En quarante-six ans, les paysans ont reçu plus de deux millions et demi d’hectares, dont 1200 000 cédés par les grands propriétaires en vertu de cette loi de 1864 avant laquelle on peut dire, avec M. Djuvara, qu’il n’existait pas de régime de la propriété foncière, et 1 300 000 provenant des domaines de l’Etat et vendus par lui. La difficulté du problème réside à la fois dans la nécessité de distribuer des terres aux paysans et dans celle de maintenir la grande propriété et de développer la propriété moyenne. Car il serait déraisonnable de croire que la division à l’infini du sol serait un bonheur pour la Roumanie. La culture des céréales se fait d’autant mieux qu’elle couvre, jusqu’à une certaine limite, des espaces plus considérables. L’emploi des machines n’est pas à la portée du petit agriculteur. Des domaines étendus permettent le recours aux méthodes modernes : grâce à celles-ci, le travail ne manquera pas aux ouvriers agricoles, qui trouveront largement à gagner leur vie, même s’ils ne possèdent aucune parcelle en propre. La meilleure preuve en est l’immigration régulière d’ouvriers agricoles étrangers, qui, en dépit d’une réglementation très sévère, viennent tous les ans, au nombre d’une vingtaine de mille, prendre part aux travaux de culture. Aujourd’hui, l’étendue moyenne des propriétés paysannes est d’environ 3 hectares : il ne faudrait pas qu’elle descendît au-dessous de ce chiffre, bien qu’il soit encore supérieur à celui qui lui correspond en France et en Allemagne : et on arriverait infailliblement à un morcellement ultérieur dans un pays où la population croît tous les ans de 100 000 âmes. Il se produirait alors un phénomène analogue à celui qui s’observe en Russie, l’insuffisance des lots accordés a chacun.

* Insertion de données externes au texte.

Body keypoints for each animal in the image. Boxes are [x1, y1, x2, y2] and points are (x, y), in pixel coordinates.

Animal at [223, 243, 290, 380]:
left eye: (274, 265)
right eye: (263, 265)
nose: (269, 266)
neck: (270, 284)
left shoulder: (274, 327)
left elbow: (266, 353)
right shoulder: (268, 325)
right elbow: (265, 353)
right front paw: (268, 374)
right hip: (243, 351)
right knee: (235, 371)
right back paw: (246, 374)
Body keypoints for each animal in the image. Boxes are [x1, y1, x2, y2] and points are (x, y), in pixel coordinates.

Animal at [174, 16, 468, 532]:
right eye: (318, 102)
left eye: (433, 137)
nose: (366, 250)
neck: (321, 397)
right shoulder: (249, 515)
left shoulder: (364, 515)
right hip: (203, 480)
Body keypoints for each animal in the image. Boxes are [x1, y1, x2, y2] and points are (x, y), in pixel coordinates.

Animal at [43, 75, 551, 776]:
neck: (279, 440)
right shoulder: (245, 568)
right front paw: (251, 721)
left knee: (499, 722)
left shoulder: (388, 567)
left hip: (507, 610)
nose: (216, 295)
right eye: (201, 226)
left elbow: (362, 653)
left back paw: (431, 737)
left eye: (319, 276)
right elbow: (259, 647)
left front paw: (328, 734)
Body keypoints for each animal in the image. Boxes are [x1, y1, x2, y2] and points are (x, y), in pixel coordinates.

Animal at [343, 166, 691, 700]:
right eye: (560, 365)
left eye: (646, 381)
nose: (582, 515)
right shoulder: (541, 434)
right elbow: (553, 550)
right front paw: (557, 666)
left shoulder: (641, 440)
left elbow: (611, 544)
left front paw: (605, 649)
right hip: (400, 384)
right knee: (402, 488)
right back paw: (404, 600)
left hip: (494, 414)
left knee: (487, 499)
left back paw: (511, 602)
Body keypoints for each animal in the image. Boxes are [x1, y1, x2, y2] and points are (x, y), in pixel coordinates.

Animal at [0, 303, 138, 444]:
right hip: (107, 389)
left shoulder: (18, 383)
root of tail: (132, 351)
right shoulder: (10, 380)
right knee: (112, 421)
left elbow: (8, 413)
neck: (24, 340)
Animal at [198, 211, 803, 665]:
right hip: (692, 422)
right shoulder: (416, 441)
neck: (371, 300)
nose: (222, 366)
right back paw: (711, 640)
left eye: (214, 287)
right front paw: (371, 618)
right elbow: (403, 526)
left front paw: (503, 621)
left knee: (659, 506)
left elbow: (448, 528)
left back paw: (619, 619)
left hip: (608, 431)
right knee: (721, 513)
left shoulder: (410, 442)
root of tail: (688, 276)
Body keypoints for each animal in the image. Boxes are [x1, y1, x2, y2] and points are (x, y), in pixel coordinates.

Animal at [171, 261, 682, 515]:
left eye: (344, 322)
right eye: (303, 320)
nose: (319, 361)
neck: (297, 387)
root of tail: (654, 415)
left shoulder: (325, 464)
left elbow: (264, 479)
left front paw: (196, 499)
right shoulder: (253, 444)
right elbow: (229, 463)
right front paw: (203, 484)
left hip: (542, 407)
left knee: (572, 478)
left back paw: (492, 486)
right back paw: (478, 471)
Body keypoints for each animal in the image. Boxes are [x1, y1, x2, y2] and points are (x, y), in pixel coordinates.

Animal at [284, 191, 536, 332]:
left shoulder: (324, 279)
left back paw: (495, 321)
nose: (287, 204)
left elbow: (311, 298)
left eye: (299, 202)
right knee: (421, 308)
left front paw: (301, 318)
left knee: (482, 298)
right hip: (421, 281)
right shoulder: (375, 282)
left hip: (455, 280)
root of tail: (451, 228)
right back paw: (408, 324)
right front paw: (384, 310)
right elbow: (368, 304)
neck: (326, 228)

Il est vrai que dans ce dernier pays la situation était » jusque dans les temps récens, aggravée par le mode de répartition des terres dans le mir, où des parcelles infinitésimales et souvent très éloignées les unes des autres étaient données

  1. D’après le rapport de notre attaché commercial, M. Lefeuvre-Méaulle, en 1912 : 1 840 000 hectares étaient cultivés par 3 838 grands propriétaires et 4 122 000 hectares par 1 075 000 paysans.